_Input material_
Segment Open
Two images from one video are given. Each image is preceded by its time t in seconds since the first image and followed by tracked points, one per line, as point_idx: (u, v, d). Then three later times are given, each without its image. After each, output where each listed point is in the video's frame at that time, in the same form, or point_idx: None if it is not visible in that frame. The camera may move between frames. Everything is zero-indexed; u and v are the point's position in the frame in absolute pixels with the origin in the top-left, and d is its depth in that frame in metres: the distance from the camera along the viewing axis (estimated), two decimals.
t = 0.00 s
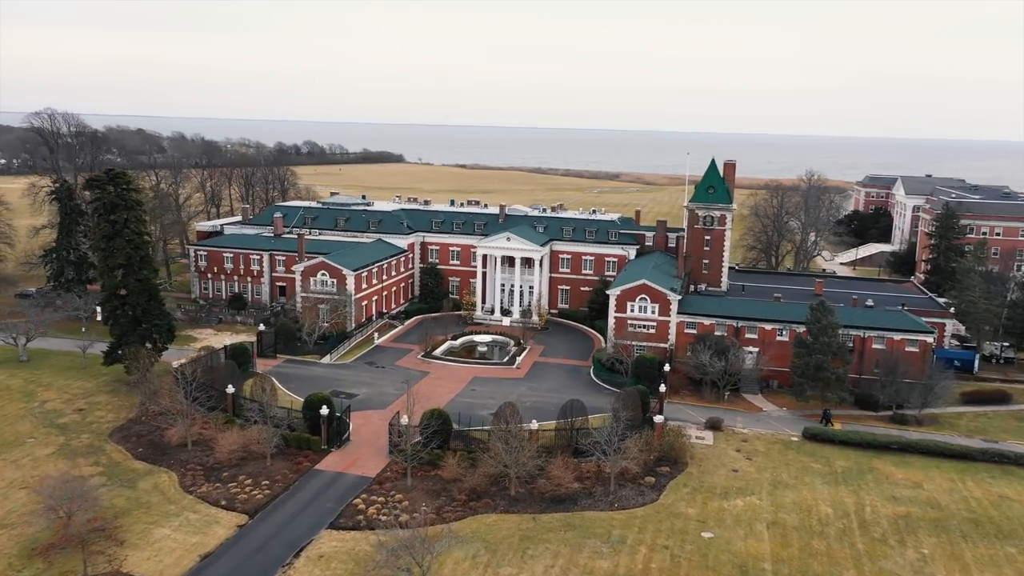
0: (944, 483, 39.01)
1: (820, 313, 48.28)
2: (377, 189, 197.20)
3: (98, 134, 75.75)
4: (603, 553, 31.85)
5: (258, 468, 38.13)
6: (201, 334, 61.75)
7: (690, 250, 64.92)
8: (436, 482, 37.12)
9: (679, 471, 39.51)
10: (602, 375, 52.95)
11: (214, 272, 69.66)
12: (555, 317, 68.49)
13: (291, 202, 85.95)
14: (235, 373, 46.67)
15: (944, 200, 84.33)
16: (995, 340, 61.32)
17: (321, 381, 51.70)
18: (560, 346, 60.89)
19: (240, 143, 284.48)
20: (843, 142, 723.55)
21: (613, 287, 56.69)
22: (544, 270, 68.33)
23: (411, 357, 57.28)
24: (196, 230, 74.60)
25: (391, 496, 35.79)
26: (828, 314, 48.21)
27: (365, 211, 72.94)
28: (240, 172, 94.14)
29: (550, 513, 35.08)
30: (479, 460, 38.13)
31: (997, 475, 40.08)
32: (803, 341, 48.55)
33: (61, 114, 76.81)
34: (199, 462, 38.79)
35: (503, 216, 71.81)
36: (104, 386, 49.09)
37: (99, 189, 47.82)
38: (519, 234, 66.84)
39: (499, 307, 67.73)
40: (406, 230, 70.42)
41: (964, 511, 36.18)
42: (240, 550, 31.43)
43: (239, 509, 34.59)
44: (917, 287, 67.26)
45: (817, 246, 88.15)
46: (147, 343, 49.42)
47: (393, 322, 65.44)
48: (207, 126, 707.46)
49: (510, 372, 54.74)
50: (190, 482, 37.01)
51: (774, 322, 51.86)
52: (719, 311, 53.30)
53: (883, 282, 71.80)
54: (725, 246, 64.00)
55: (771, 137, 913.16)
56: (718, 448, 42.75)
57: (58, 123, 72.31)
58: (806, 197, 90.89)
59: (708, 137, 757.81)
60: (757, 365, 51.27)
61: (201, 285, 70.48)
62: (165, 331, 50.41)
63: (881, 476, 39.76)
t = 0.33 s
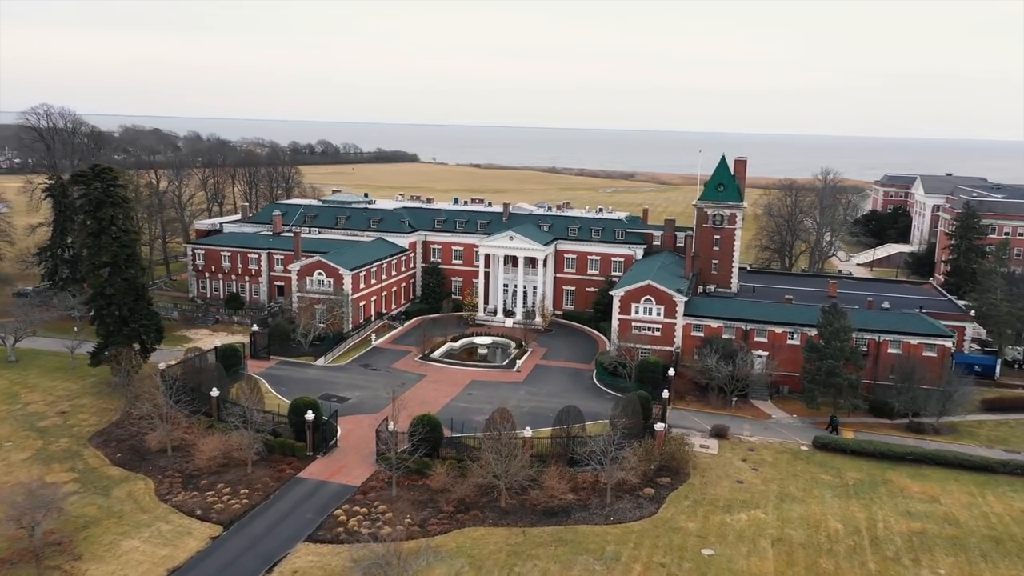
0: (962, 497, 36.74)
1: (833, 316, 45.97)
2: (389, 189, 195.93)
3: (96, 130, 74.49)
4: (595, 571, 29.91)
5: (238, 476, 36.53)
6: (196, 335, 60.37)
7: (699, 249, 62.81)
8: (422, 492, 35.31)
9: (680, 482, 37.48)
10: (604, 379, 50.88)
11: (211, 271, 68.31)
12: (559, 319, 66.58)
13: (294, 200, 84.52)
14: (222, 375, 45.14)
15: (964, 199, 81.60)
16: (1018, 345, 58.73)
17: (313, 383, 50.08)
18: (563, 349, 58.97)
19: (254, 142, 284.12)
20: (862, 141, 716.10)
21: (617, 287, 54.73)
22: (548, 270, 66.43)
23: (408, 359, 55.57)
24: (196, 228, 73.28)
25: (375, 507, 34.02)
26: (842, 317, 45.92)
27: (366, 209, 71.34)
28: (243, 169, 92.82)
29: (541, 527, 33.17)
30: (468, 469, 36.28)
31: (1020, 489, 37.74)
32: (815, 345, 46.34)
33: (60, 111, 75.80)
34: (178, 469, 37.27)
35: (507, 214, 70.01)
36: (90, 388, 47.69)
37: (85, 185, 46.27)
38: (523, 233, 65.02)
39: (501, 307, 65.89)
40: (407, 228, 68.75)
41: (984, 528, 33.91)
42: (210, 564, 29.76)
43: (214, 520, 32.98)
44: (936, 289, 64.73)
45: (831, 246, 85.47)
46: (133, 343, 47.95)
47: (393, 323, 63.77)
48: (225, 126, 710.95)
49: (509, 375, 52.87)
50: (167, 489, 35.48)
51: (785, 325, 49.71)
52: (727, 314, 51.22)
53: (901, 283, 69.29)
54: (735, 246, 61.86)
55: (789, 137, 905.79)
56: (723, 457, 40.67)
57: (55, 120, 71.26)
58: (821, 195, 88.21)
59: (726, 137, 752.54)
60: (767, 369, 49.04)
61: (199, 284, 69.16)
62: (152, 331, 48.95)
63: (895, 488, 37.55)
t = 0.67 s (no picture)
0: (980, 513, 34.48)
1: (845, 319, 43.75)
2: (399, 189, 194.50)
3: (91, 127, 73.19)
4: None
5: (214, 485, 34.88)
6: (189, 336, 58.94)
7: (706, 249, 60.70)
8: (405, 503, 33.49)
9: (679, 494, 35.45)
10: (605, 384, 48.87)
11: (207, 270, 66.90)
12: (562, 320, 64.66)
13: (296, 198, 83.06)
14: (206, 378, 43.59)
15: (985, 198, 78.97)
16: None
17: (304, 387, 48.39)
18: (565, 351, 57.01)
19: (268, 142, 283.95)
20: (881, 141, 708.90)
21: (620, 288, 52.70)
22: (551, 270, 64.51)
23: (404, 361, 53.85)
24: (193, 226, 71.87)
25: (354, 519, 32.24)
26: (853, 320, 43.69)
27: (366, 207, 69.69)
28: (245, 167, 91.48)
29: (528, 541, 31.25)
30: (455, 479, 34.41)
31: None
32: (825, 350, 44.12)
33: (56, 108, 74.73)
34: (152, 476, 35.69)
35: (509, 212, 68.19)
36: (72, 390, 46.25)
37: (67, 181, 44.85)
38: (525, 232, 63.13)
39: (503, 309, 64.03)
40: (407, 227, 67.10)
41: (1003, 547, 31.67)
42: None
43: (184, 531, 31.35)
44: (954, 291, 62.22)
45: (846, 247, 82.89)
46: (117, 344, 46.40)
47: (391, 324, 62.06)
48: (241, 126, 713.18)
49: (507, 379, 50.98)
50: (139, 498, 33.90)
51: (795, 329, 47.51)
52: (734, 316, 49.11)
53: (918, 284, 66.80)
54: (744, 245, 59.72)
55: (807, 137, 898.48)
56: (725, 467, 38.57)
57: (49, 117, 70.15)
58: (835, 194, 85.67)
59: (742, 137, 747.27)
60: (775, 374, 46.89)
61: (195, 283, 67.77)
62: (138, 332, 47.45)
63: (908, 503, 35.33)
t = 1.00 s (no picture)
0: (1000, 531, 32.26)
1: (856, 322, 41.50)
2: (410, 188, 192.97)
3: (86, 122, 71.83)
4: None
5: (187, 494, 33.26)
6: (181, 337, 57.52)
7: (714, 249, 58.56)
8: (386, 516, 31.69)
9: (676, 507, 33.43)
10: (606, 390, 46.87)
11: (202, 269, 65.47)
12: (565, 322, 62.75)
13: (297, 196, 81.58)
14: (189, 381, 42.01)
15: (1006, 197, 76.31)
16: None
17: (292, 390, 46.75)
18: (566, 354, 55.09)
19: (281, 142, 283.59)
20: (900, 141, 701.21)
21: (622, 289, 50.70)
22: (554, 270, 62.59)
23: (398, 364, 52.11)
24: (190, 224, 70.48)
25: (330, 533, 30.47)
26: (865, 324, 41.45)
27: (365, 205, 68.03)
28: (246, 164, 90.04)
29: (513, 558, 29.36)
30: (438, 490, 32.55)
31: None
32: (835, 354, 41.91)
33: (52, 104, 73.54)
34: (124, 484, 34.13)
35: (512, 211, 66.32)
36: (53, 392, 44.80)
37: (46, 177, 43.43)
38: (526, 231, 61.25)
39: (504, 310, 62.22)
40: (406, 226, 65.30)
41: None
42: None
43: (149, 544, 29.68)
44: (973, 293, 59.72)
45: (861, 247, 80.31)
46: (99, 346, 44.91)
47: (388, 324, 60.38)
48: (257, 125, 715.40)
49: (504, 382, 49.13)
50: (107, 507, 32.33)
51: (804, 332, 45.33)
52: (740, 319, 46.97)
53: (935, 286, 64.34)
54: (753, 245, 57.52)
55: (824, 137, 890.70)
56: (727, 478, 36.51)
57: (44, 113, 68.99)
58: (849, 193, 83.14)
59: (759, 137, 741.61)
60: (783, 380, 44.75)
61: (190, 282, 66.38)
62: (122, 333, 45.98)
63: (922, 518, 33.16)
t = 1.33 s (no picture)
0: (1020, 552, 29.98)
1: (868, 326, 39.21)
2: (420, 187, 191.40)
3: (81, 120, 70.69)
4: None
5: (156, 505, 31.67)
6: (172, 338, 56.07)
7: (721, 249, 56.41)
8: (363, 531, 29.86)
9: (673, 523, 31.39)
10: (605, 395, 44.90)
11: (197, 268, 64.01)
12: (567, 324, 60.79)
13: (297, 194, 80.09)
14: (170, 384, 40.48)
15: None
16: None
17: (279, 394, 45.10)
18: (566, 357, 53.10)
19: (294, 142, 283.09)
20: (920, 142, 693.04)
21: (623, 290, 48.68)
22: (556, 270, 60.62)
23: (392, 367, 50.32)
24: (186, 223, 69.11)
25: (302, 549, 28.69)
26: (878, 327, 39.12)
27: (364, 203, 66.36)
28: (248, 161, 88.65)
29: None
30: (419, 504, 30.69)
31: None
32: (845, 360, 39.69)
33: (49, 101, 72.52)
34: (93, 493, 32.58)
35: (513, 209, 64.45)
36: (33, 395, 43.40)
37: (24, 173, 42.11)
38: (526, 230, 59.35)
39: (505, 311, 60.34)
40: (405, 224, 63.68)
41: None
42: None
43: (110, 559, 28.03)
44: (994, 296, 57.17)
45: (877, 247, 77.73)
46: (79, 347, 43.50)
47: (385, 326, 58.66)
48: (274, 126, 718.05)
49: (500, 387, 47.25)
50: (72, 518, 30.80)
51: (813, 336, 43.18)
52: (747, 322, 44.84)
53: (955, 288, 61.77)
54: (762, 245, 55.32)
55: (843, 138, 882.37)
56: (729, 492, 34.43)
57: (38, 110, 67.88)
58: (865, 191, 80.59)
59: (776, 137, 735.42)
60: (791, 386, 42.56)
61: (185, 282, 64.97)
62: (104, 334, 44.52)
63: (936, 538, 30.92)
Segment Closed
Segment Open
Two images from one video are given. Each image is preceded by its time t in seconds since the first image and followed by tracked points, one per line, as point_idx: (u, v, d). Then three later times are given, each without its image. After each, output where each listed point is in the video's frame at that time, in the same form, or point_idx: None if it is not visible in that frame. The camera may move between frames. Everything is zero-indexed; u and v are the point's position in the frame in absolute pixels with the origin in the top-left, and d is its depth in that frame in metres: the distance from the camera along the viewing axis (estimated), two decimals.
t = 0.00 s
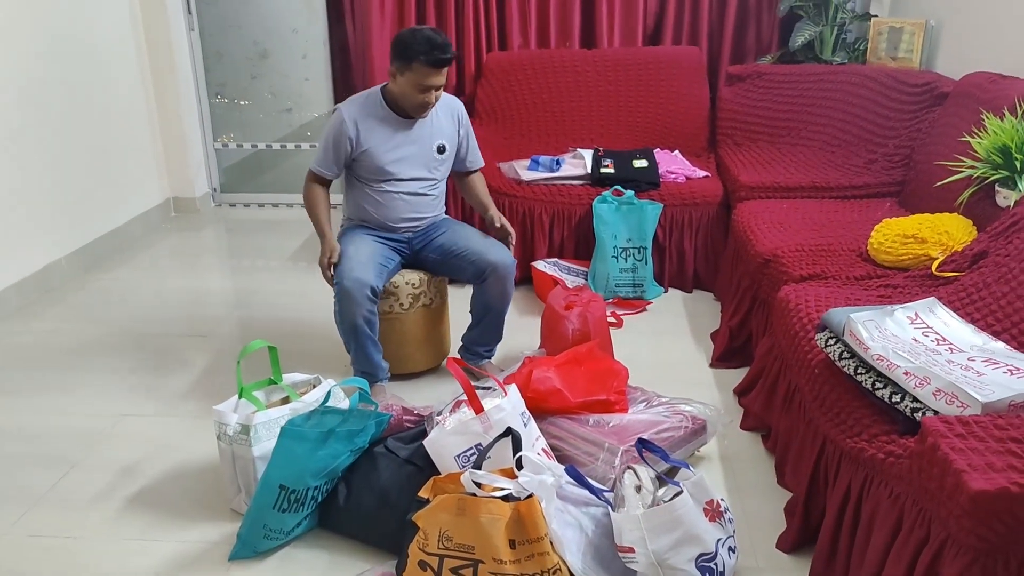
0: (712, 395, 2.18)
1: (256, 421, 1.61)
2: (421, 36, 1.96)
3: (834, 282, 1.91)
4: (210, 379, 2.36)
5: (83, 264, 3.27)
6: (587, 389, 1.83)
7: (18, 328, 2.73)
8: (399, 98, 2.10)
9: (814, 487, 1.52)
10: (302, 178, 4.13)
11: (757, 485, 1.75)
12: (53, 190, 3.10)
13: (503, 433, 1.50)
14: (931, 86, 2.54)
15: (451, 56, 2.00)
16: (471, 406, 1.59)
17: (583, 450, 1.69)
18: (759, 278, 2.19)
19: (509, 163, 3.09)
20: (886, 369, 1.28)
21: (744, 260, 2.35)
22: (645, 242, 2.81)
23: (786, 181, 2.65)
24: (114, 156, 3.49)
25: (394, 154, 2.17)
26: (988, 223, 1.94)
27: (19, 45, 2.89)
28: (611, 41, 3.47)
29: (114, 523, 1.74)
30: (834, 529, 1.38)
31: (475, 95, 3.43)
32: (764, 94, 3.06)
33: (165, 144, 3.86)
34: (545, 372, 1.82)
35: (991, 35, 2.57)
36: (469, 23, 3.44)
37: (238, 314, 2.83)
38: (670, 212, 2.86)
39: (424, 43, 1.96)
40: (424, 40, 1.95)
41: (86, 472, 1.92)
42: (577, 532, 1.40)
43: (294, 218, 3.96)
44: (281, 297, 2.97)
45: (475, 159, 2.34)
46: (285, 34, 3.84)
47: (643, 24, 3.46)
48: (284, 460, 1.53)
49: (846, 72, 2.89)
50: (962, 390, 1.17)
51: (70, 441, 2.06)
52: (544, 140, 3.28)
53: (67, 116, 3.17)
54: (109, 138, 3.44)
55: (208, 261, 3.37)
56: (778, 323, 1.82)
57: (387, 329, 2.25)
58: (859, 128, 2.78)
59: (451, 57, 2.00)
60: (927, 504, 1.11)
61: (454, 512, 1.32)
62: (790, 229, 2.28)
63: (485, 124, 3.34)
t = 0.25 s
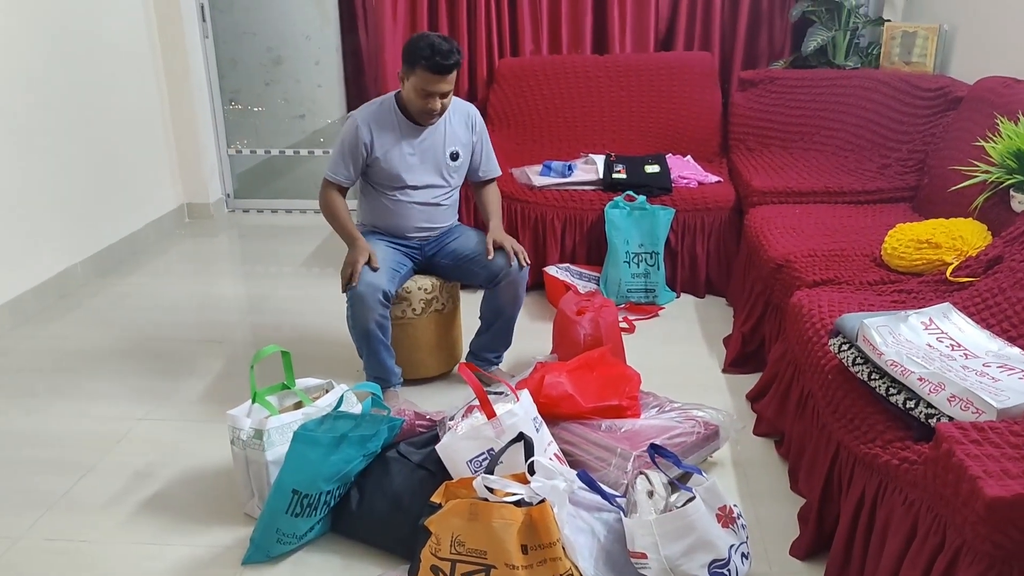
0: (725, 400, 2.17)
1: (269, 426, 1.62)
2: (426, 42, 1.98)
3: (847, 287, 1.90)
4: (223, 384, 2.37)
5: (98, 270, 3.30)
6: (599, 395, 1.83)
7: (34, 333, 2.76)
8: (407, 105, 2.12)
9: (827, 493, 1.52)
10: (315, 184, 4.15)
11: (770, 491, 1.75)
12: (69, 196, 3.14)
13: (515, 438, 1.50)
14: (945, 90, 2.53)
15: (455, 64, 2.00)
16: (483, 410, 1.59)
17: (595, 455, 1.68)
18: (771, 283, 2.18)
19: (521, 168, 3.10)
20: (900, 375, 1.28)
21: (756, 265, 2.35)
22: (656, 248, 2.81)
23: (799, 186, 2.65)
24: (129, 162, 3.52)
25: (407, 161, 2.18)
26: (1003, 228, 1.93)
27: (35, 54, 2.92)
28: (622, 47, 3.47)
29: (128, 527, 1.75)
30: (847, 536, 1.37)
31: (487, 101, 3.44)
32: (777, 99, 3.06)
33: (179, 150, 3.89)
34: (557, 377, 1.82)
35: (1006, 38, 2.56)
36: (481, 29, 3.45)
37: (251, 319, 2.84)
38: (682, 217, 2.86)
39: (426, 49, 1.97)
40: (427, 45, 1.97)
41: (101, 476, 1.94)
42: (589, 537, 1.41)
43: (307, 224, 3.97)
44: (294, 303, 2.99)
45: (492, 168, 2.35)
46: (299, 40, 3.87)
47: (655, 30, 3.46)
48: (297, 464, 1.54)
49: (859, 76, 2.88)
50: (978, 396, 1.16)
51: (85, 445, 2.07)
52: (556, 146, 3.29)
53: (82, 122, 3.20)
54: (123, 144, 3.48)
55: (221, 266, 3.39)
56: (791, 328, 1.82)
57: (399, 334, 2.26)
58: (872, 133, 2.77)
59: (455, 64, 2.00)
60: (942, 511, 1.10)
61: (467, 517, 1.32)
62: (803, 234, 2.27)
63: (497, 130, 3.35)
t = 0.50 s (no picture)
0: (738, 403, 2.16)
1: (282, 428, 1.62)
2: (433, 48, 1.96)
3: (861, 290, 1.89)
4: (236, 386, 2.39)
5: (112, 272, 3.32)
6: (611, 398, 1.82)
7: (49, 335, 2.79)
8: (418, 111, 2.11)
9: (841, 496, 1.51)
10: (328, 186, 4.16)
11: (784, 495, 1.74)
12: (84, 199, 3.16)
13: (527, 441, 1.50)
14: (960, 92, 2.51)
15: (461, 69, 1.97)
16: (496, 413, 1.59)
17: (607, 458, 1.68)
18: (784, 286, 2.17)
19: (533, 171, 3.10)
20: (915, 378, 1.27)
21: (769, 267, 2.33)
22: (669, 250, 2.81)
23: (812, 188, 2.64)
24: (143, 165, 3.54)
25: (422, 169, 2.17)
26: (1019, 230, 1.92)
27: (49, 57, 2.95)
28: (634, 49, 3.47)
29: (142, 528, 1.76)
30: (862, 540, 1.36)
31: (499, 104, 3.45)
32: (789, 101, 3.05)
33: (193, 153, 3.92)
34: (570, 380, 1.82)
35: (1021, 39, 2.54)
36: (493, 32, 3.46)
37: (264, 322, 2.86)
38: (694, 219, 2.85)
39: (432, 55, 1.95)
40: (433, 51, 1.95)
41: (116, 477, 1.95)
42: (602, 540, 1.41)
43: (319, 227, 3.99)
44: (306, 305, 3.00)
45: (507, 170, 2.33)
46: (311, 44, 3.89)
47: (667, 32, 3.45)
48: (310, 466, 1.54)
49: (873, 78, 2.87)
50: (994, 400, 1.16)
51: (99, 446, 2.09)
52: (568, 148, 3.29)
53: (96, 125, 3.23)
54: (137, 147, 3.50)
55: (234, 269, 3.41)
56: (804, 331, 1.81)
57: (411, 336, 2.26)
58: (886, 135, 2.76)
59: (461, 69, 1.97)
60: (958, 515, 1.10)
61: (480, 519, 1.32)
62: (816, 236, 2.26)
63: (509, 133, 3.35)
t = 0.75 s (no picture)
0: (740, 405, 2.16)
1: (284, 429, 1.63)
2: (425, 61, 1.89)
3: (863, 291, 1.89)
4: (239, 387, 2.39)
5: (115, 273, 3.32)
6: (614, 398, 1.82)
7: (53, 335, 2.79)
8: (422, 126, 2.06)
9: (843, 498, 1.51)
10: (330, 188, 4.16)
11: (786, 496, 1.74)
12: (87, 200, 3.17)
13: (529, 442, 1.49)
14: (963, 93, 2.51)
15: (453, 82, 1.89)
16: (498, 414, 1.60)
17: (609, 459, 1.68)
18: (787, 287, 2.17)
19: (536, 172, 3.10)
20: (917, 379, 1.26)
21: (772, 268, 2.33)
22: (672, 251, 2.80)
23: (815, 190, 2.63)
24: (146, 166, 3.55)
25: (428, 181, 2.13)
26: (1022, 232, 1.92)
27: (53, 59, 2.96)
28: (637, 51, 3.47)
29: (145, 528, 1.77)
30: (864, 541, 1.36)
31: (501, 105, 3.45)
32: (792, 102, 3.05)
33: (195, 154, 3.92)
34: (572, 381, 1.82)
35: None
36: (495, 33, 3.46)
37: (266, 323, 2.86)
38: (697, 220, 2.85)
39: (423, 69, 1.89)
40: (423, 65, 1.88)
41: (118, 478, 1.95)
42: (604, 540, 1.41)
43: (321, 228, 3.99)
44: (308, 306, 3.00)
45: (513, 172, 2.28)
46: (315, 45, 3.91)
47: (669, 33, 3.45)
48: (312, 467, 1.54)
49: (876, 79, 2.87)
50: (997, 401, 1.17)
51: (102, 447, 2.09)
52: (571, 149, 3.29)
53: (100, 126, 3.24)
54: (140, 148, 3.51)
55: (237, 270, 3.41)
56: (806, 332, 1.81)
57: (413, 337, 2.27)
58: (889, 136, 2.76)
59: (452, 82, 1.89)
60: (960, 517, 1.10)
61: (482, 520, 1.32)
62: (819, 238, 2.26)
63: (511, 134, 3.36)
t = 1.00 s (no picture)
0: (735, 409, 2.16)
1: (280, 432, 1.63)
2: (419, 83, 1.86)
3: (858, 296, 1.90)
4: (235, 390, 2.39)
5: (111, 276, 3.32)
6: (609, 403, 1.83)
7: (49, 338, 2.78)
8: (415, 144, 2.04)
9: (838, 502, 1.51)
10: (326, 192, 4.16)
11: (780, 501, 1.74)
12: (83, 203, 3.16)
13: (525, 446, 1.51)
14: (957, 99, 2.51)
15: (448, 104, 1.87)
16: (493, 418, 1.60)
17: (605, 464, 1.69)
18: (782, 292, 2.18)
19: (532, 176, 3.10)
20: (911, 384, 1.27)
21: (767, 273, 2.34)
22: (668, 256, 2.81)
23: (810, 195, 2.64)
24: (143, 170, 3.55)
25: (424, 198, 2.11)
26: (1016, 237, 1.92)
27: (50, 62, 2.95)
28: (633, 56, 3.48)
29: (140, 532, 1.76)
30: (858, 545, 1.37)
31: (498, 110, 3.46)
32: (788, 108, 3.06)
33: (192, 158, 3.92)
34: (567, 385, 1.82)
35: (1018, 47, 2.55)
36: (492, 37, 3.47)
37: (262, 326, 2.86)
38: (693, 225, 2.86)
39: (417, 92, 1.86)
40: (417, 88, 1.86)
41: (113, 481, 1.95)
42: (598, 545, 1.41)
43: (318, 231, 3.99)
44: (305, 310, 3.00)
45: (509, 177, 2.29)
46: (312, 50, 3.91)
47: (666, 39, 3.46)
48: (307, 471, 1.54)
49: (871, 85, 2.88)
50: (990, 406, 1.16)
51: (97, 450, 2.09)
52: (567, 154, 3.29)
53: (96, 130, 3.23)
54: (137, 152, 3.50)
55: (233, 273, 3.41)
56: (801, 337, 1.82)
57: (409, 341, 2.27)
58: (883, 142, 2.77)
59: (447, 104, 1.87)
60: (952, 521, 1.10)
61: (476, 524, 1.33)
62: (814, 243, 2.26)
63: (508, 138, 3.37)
Segment Closed
Set down only the lines above that fall between the line holding "1: (269, 426, 1.62)" and the line holding "46: (299, 40, 3.87)", inclusive, keeping each exact.

_Answer area_
1: (269, 426, 1.62)
2: (426, 42, 1.98)
3: (847, 287, 1.90)
4: (223, 384, 2.37)
5: (98, 270, 3.30)
6: (599, 395, 1.83)
7: (34, 333, 2.76)
8: (407, 105, 2.12)
9: (827, 493, 1.52)
10: (315, 184, 4.15)
11: (770, 491, 1.75)
12: (69, 196, 3.14)
13: (515, 438, 1.50)
14: (945, 90, 2.53)
15: (455, 64, 2.00)
16: (483, 410, 1.59)
17: (595, 455, 1.68)
18: (771, 283, 2.18)
19: (521, 168, 3.10)
20: (900, 375, 1.28)
21: (756, 265, 2.35)
22: (656, 248, 2.81)
23: (799, 186, 2.65)
24: (129, 162, 3.52)
25: (407, 161, 2.18)
26: (1003, 228, 1.93)
27: (35, 54, 2.92)
28: (622, 47, 3.47)
29: (128, 527, 1.75)
30: (847, 536, 1.37)
31: (487, 101, 3.44)
32: (777, 99, 3.06)
33: (179, 150, 3.89)
34: (557, 377, 1.82)
35: (1006, 38, 2.56)
36: (481, 29, 3.45)
37: (251, 319, 2.84)
38: (682, 217, 2.86)
39: (426, 49, 1.97)
40: (427, 45, 1.97)
41: (101, 476, 1.94)
42: (589, 537, 1.41)
43: (307, 224, 3.97)
44: (294, 303, 2.99)
45: (492, 168, 2.35)
46: (299, 40, 3.87)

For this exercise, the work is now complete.